Träge kam die Maschine vor allem jenen Fahrern vor, die im T-Modus (Touring) unterwegs waren. Hier reagiert die 1200er nicht so vehement auf Gasbefehle wie im S-Modus (Sport). Mit dem rechten Daumen kann man während der Fahrt den jeweils gewünschten Modus abrufen. Man muss es nur wissen. So waren es denn meist Kleinigkeiten, die den Fahrern sauer aufstießen. „Den Tacho kann ich nicht vernünftig ablesen, weil der Gaszug davor ist“, schrieb Top-Tester Karsten Schwers ins Buch. „Wer hat denn diesen Seitenständer konstruiert? Der lässt sich mit dem Fuß einfach nicht gescheit rauskicken, weil er so dicht an der Raste ist“, notierte der Autor. Und Testredakteur Gerd Eirich, der die Super Ténéré mindestens einmal wöchentlich ausführt, bemerkt bei Kilometerstand 28456: „Die Lastwechselreaktionen werden allmählich ausgeprägter.“ Auch das Yamaha-eigene Koffersystem bekommt sein Fett weg: Einige bemängeln das geringe Volumen (32 Liter Koffer rechts, 29 Liter Koffer links) – ein Integralhelm passt nirgendwo rein. Und die Kofferschlösser vermitteln nach ein paar ausgedehnten Touren mit Gepäck kein rechtes Vertrauen mehr, denn sie schließen nur hakig, die Bedienung wirkt fummelig. Nach einer langen Deutschlandtour notiert action-team-Tourguide Daniel Lengwenus: „Drehmoment und Kraft können für eine 1200er nicht überzeugen.“ Für alle Besitzer, denen das auch so vorkommt, bietet die Firma Off-the-Road aus Köln Abhilfe: Eine mit Powercommander, Edelstahlkrümmer und Slip-on-Schalldämpfer von LeoVince ausgerüstete Super Ténéré presste auf dem MOTORRAD-Prüfstand 110 PS und schickte ab 3500/min stets fünf PS und bis zu zehn Nm Drehmoment mehr ans Hinterrad als die Dauertestmaschine – leider ohne TÜV-Segen. Das Ansprechverhalten auf Gasbefehle ist mit dieser Maßnahme ebenfalls besser. Mit einer Beschleunigung in 18,3 Sekunden auf 200 km/h ist die getunte Maschine im Vergleich zur Serienversion 4,3 Sekunden schneller, auch der Durchzug ist besser. Obgleich sich einige Einträge wie etwa „könnte mehr Leistung vertragen“ im Fahrtenbuch tummeln, besteht für den Großteil der Fahrer kein Bedarf nach mehr Power.
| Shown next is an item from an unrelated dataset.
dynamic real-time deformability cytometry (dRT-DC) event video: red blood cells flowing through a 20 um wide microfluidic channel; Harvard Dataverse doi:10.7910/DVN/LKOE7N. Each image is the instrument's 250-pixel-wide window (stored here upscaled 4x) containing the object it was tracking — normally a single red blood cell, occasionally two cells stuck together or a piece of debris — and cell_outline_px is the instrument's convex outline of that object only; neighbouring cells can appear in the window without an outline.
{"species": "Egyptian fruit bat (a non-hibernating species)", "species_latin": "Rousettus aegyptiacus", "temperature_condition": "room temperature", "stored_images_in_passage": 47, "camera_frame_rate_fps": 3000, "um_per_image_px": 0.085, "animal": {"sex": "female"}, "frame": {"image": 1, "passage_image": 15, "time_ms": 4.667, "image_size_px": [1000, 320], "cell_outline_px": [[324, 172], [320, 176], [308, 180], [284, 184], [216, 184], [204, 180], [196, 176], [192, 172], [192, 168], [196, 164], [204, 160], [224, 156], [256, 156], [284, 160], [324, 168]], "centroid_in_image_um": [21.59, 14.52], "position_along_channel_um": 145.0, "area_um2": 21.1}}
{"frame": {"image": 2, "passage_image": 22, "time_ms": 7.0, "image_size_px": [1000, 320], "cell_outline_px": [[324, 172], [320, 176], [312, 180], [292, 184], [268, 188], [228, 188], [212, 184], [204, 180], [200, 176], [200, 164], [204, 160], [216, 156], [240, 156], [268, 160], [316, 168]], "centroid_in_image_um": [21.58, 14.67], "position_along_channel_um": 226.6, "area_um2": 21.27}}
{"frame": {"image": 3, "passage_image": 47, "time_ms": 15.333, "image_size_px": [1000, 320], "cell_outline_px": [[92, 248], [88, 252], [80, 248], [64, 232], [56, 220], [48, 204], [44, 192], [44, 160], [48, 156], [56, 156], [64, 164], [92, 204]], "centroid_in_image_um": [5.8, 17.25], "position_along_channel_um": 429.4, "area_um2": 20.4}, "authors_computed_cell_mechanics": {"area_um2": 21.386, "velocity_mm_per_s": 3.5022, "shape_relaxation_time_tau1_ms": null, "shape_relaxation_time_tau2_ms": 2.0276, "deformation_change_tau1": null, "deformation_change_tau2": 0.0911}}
Kommen wir zu den Kosten, die bislang sehr überschaubar sind, denn bei der Super Ténéré sind 10000er-Inspektionsintervalle vorgeschrieben. Für die 20000er berechnete der Händler 381 Euro, die 30000er kostete 316 Euro. In beiden Fällen wurden lediglich Servicearbeiten durchgeführt und das Öl gewechselt. Eine defekte Glühbirne musste ersetzt werden, die oft monierte Kupplung wurde im Rahmen der Garantie getauscht. Der Benzinkonsum pendelte zwischen 4,5 Liter/100 km im moderaten Toureneinsatz und bis zu acht Liter/100 km auf zügig gefahrenen Autobahnetappen mit Koffern und Gepäck. Auf die Gesamtdistanz gerechnet ergibt sich ein Durchschnittsverbrauch von exakt sechs Liter/100 km. Aber auch ein Ölverbrauch wurde protokolliert – und warf Fragen auf. Insgesamt gab es nur einen Rückruf, der die Trägerplatte des Topcases betraf, die bei einigen Fahrzeugen getauscht werden musste. Bleibt letztlich nur, einen Kollegen zu zitieren, der namentlich nicht genannt werden möchte: „1681 Kilometer in 72 Stunden – und an mir keine alterstypischen Beschwerden.“ Damit ist die Ténéré bestens charakterisiert. Sie ist und bleibt ein tolles Tourenmotorrad mit hervorragenden Langstreckenqualitäten. Dafür sprechen nicht nur die vielen geschmeichelten Hintern der Piloten, sondern auch die Tatsache, dass die Maschine rund 26000 Kilometer in neun Monaten stressfrei zurücklegte.